La progression de ces différents projets est assez claire : des ambitions de plus en plus haute, toujours plus d’interactivité. D’abord relativement passif, le spectateur devient actif et même personnage principal avec Bonfire.

A l’occasion du Festival d’Annecy, l’équipe dévoile son futur projet, inspiré de la célèbre Baba Yaga issue des contes et légendes slaves. Dans cette aventure, vous et votre soeur Magda devrez sauver votre mère malade. Pour y parvenir, il vous faudra dénicher un remède possédé par la fameuse Baba Yaga…

Un aperçu non finalisé du projet, avec Magda et sa mère. A droite, une partie de l’équipe Baobab Studios.

Le Work In Progress présenté dans le cadre du Festival permet d’en découvrir un peu plus sur le projet : un univers stylisé évoquant la peinture, et la possibilité d’influencer la fin de l’histoire.

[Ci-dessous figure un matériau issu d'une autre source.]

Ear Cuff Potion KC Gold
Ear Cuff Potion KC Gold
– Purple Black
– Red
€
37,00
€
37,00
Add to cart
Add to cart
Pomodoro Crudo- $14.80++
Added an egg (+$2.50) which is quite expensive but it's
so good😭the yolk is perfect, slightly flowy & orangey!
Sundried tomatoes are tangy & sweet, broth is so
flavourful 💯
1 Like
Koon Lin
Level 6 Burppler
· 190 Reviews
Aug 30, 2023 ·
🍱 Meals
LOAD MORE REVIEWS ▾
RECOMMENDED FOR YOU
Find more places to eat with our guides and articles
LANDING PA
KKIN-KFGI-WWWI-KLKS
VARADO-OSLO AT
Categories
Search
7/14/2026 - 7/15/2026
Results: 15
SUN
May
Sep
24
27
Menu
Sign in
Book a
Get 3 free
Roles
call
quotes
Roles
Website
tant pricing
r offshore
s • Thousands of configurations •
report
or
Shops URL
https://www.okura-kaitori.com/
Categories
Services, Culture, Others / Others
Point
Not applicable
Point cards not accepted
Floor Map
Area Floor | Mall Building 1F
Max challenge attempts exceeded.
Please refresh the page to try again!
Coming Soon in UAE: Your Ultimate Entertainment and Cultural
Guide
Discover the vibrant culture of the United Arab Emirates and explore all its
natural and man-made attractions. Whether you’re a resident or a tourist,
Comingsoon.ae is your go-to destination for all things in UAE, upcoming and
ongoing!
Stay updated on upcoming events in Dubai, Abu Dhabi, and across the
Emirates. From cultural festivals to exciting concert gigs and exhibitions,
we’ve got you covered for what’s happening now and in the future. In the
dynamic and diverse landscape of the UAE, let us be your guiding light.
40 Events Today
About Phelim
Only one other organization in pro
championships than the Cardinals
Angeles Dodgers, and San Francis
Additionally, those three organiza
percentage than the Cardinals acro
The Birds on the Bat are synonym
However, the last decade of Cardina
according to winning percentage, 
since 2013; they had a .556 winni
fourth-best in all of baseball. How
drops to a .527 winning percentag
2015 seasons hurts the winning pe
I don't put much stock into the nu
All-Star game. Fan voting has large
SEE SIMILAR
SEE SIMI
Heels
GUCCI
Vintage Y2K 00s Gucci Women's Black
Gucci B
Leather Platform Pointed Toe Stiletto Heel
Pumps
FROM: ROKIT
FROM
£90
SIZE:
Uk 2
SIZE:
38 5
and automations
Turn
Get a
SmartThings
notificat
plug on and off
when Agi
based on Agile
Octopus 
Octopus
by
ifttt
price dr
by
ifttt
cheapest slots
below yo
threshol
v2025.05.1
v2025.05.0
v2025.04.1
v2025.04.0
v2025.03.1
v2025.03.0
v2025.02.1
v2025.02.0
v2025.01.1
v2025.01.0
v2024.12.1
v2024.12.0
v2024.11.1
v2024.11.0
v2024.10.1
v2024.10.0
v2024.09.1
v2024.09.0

Du côté des voix, c’est Daisy Ridley (la fameuse Rey de Star Wars) qui incarne Magda, avec un enthousiasme manifeste : comme l’explique Baobab Studios, elle a spontanément multiplié certaines prises afin d’améliorer sa performance.

Reste désormais à attendre de pouvoir se plonger dans l’expérience VR finalisée : la sortie est prévue d’ici la fin de l’année.